**Required work**
Each line from the one that includes "thumb tip: (427, 454)" to the last line of the data below should be set down exactly; no other lines are wanted.

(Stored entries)
########
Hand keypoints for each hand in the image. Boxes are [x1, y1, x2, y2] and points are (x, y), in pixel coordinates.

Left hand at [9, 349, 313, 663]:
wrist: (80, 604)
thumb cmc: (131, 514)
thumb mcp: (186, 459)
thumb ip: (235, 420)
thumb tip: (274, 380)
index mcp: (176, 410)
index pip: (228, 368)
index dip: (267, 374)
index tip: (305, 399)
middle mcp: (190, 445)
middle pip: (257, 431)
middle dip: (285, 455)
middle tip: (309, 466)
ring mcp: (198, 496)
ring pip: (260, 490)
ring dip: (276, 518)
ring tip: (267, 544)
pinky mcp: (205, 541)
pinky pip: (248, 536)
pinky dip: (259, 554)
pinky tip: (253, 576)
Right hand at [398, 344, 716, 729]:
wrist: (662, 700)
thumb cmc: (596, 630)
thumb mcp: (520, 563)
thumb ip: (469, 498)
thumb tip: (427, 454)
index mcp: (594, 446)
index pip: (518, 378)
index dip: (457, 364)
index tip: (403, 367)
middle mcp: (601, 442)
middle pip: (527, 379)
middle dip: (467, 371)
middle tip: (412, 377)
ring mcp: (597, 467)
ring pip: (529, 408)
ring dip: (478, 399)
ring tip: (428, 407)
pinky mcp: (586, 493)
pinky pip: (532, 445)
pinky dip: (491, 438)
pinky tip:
########
**Answer box**
thumb tip: (427, 454)
index mcp: (594, 446)
index pip: (518, 378)
index dip: (457, 364)
index tip: (403, 367)
middle mcp: (601, 442)
middle pip: (527, 379)
middle dip: (467, 371)
middle tip: (412, 377)
ring mcp: (597, 467)
ring pip: (529, 408)
ring dip: (478, 399)
ring tip: (428, 407)
pinky mcp: (586, 493)
pinky pip: (532, 445)
pinky dip: (491, 438)
pinky tip:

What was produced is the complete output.